### Исходный текст
▬▬▬

Алексей Яковлев
Шрифт:
Газеты еще освещали события, происходившие в жизни императора Наполеона. Французский и русский монархи еще писали письма, называя друг друга «государь, брат мой», заверяя в неизменной верности «вечному миру». А в Петербурге уже повторяли фразу Александра I о вероятности и даже близости войны. А в Париже Наполеон I готовился к «великому походу», тщательнейшим образом изучая историю «несчастного» шведского короля Карла XII и пытаясь извлечь для себя уроки из битвы его с русскими при Полтаве. И хитрейший министр Фуше предупреждал, слыша его речи о создании всемирной монархии путем завоевания России:
— Государь, я вас умоляю, во имя Франции, во имя вашей
Оба императора не доверяли друг другу. В обеих странах шли военные приготовления, накалявшие атмосферу внутри и вне их. Наполеон изучал историю битвы Карла XII при Полтаве, а на сцене петербургского театра в это же время была поставлена «историческая драма», переведенная с немецкого языка Шеллером, «Карл XII при Бендерах», заглавную роль в которой играл Яковлев. В сюжете пьесы и в образе главного героя, шведского короля Карла XII, зрители закономерно видели намек на французского императора и его отношения с Александром I.
«Карл XII, потрясший все государства на севере, — объяснял „Вестник Европы“, говоря о постановке драмы, переведенной Шеллером, — с многочисленным и победоносным войском своим протекший Польшу и Саксонию… переходит Неман, приближается к Днепру и в упоении гордости обещается в Москве говорить с царем российским». Но поговорить ему в Москве не пришлось.

▬▬▬

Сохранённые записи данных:
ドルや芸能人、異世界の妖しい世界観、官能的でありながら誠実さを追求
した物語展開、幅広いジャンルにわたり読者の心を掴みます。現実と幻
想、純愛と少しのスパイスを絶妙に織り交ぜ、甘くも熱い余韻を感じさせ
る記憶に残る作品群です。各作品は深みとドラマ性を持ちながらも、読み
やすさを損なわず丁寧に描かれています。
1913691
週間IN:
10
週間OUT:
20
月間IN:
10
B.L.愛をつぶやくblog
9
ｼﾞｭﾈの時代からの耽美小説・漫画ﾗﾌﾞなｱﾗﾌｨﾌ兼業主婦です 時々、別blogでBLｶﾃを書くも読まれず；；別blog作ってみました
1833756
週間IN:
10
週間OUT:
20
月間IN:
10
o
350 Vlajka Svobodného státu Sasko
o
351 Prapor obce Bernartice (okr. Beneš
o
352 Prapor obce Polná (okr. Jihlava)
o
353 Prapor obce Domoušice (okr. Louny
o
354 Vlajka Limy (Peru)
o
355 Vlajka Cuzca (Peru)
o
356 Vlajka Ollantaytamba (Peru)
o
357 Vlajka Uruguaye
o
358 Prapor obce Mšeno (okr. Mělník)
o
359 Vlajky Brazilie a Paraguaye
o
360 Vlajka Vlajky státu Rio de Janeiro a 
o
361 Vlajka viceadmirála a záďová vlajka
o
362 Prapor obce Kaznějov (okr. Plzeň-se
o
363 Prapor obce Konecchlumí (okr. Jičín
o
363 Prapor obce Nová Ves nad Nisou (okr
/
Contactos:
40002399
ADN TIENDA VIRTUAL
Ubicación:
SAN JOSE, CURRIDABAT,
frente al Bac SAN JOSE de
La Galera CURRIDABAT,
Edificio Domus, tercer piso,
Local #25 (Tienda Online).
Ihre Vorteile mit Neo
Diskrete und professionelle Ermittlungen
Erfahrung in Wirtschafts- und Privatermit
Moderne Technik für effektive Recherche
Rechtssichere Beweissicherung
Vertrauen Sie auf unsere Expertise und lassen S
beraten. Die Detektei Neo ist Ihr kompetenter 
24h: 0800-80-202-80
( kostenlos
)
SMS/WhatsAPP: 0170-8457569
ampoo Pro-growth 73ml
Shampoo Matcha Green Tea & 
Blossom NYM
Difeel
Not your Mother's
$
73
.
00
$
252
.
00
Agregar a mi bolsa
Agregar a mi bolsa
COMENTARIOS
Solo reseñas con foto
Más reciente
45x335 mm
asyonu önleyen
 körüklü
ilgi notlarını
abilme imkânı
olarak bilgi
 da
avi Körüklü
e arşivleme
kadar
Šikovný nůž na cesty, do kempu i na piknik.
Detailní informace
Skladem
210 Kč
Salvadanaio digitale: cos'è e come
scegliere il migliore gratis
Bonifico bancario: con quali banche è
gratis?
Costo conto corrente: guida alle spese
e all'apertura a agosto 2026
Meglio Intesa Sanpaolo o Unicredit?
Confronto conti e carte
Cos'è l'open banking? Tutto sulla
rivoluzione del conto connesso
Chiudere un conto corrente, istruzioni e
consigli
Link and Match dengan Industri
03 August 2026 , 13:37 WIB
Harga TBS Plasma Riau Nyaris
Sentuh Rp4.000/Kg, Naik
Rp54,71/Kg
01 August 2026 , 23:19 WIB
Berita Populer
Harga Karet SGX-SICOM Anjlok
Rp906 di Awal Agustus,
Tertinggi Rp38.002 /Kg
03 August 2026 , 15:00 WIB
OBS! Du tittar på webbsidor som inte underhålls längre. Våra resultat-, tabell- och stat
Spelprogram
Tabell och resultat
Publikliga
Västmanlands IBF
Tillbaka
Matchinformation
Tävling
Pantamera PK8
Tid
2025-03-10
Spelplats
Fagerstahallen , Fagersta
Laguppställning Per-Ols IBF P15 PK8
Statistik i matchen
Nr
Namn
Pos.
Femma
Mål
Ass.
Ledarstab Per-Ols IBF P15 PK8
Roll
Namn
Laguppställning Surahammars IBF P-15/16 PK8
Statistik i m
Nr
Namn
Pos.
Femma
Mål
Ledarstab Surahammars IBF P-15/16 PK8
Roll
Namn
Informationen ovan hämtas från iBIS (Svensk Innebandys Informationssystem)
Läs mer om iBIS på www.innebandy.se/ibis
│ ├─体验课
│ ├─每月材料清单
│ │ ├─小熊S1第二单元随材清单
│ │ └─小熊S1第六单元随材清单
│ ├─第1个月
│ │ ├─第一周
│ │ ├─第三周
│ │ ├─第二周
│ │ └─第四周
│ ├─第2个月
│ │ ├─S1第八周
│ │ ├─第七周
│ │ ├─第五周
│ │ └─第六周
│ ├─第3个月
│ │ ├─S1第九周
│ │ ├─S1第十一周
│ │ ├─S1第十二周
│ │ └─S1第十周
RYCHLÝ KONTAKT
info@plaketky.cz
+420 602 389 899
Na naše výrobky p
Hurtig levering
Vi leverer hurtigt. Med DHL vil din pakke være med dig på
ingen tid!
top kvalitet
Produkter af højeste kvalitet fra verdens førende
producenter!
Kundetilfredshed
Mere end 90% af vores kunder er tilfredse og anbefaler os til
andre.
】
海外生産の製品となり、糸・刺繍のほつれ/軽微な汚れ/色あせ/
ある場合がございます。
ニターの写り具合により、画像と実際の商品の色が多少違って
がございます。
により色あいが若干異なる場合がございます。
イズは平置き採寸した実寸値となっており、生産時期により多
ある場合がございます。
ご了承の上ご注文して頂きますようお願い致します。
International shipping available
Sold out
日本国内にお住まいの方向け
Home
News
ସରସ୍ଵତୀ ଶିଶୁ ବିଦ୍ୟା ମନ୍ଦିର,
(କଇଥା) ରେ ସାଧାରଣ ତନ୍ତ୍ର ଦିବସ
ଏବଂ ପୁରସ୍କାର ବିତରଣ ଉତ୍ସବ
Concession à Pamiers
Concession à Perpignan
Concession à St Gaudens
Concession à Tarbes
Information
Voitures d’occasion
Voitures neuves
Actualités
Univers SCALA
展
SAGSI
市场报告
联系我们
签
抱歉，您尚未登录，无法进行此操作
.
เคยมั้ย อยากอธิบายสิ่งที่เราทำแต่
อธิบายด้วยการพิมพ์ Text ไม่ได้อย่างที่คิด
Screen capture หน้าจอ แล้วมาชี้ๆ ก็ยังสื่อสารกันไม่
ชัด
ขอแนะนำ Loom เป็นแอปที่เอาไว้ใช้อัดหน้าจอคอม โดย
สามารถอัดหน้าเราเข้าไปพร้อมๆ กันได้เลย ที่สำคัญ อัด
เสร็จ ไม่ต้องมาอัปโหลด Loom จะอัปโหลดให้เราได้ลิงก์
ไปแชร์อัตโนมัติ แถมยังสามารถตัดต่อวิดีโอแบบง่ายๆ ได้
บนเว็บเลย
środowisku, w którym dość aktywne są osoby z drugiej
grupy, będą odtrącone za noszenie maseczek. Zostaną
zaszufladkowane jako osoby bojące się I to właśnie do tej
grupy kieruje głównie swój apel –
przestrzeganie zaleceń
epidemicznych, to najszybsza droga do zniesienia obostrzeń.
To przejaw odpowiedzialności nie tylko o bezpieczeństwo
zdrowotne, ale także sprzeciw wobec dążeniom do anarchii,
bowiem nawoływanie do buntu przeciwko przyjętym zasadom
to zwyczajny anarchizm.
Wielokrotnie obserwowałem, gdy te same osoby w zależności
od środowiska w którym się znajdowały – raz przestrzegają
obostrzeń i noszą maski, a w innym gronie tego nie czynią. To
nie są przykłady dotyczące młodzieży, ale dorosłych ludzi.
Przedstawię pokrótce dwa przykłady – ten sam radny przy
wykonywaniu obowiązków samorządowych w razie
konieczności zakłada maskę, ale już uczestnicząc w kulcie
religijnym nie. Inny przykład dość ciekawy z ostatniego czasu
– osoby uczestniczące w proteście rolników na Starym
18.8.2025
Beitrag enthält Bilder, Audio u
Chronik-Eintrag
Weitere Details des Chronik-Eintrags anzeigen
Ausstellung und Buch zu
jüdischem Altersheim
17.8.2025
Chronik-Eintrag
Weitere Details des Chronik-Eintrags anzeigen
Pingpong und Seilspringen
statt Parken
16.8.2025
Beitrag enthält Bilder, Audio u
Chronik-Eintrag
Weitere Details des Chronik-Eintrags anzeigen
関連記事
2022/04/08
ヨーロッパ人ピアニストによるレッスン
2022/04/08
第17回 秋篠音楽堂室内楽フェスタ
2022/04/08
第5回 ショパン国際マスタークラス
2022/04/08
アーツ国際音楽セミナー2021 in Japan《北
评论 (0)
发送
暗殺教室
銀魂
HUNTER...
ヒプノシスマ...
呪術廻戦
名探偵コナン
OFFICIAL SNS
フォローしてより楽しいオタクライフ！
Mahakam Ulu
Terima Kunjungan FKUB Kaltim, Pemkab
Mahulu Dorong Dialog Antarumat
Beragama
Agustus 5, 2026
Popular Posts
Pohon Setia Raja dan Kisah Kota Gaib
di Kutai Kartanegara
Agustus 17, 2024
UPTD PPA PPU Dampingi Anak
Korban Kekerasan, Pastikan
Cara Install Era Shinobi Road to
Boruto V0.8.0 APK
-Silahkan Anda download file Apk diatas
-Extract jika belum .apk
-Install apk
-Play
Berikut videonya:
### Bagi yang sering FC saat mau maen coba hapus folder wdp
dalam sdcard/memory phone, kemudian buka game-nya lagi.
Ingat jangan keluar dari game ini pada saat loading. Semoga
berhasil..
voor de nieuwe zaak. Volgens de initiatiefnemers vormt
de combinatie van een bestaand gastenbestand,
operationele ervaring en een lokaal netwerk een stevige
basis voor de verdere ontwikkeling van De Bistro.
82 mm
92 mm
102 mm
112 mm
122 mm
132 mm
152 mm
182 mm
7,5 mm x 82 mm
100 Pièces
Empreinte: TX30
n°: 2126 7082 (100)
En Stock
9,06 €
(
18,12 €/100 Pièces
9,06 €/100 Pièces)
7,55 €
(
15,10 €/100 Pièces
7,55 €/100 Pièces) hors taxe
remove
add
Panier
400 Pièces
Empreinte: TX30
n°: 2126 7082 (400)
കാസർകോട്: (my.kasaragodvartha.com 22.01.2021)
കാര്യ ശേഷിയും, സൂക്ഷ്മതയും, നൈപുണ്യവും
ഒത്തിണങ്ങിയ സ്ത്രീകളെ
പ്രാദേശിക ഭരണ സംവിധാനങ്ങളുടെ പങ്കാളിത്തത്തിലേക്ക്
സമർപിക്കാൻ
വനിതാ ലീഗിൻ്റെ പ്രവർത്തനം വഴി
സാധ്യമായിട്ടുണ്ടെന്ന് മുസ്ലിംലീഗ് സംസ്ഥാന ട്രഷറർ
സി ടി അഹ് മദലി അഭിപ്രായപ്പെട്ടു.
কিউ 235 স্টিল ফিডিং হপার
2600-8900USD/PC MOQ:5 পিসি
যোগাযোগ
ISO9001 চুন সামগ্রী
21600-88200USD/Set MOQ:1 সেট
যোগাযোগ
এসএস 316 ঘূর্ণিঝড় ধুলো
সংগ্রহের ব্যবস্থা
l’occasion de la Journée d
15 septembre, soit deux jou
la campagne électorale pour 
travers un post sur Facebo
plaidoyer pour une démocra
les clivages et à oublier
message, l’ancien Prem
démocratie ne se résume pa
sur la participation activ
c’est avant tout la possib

▬▬▬

### Условие задания
Определите, соответствуют ли фрагменту о Яковлеве следующие утверждения: (a) в драме «Карл XII при Бендерах» заглавную роль исполнял Яковлев; (b) эта драма была переведена с французского языка; (c) оба императора доверяли друг другу. На каждое ответьте «да» или «нет» и приведите точную цитату из фрагмента, которая решает вопрос.

### Ответ к упражнению
(a) Да: «заглавную роль в которой играл Яковлев».
(b) Нет: «переведенная с немецкого языка Шеллером».
(c) Нет: «Оба императора не доверяли друг другу».